Angela Hunt wants to make one thing clear: That proposed ordinance that would rezone Lower Greenville Avenue as a Planned Development District isn't "Area 51, black helicopter, keep-it-quiet stuff. There's nothing secret about this." Which is why, late Tuesday, she released the revised ordinance to be presented at a July 29 neighborhood confab at Vickery Towers.
She sent the doc after Avi Adelman published an earlier draft, which included a section that would have, as Avi writes, "closed some businesses that have been on the street without problems for nearly 30 years." Hunt says the ordinance isn't about closing down bars, but rewriting the rules concerning how businesses must operate if they intend to keep their doors open after midnight.
(Under the ordinance, they'd need a specific use permit to stay open, and if they're not granted one by the council, then they literally need to turn out the lights, even exterior "illuminated lights," by 12:01 a.m.)
There is, she tells Unfair Park, an "imbalance" among the bars and restaurants that populate that end of Greenville: "So many bars and clubs operate into the wee hours of the morning, and we use such police resources and taxpayer money to babysit these people. And, there's so much crime and traffic. We need to address this."
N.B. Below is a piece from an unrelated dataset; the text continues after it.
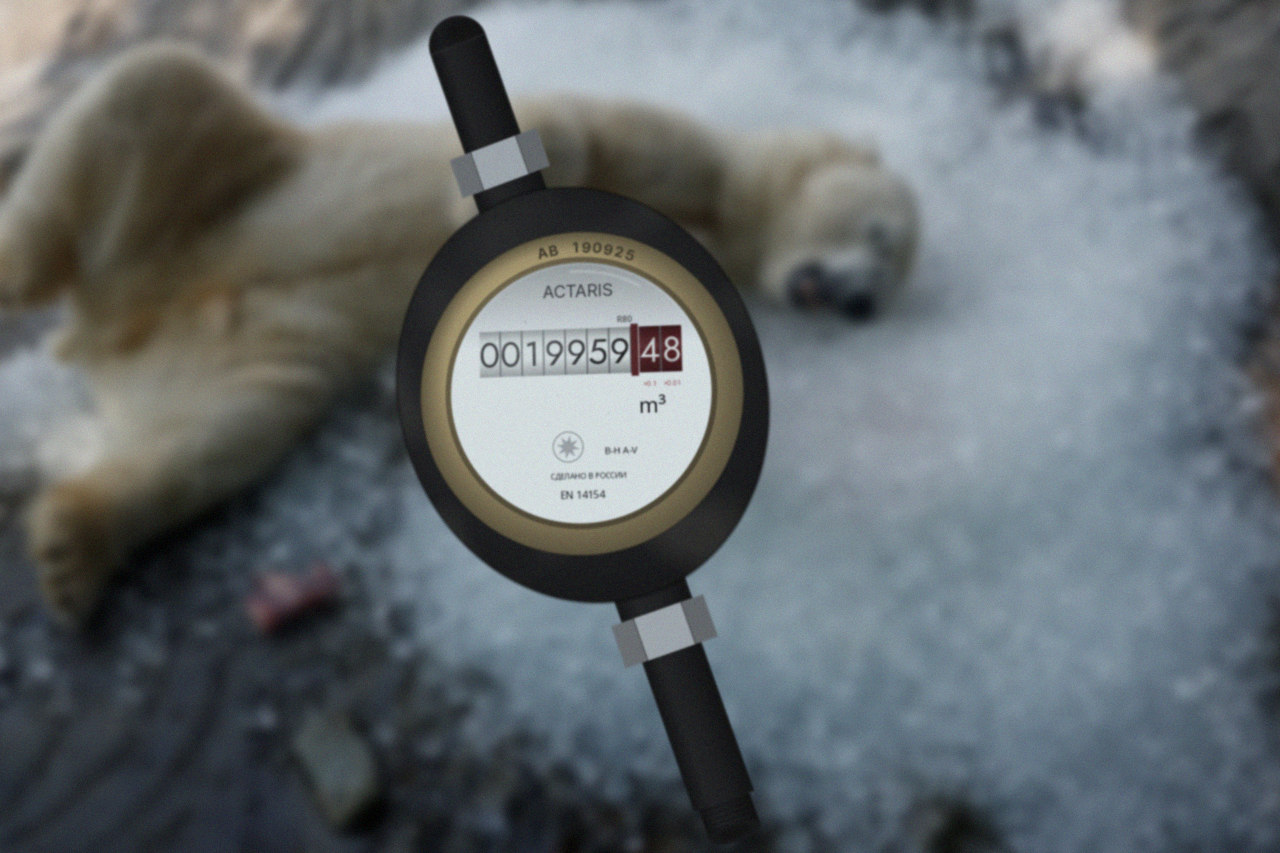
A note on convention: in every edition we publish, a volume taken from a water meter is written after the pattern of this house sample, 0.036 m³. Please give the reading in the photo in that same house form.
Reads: 19959.48 m³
The stretch of Greenville affected runs from Belmont Avenue to Bryan Street, and Hunt says it will not address parking or occupancy requirements. "This is just about operating after midnight." And while the ordinance is more proposal than reality at present -- it still needs to go through the City Plan Commission and the whole council, with perhaps a committee pit stop in between -- Hunt and Deputy Mayor Pro Tem Pauline Medrano have high hopes it'll rid the area of "the bad actors" who, they say, are running business owners aware of its rep, at least, as a police state on weekends.
"I've talked to resataurant owners who say, 'We'd come down there, but it's too scary,'" Hunt says. "They don't feel like there's a draw for decent restaurants. We will pull in those kinds of businesses, but first we get rid of bad operators who can't see their way to police their patrons and address noise complaints, etc."
And after they're gone, Hunt says, the bond money comes.
"The next phase, and what I am committed to, is working toward investing $3 million in the street -- narrowing it to match what's north of Belmont, making sidewalks wider, putting in nice trash cans, pretty croswalks, making it a nice place to walk. But I won't fight for that if we're doing it for a bar district. In fact, I'll fight against it. But the next step is to beautify the look of Lower Greennville."
And all that, she says, will "attract a better quality of business. Again, it's not going to happen overnight. The problem wasn't created overnight, and to do this ad hoc approach -- getting one bar at a time -- is to do nothing more than play Whac-a-Mole. There needs to be a holistic approach, and I'd like to see it go sooner than later. We need to pull the trigger if we're doing to do it. This has a good shot at improving Lower Greenville."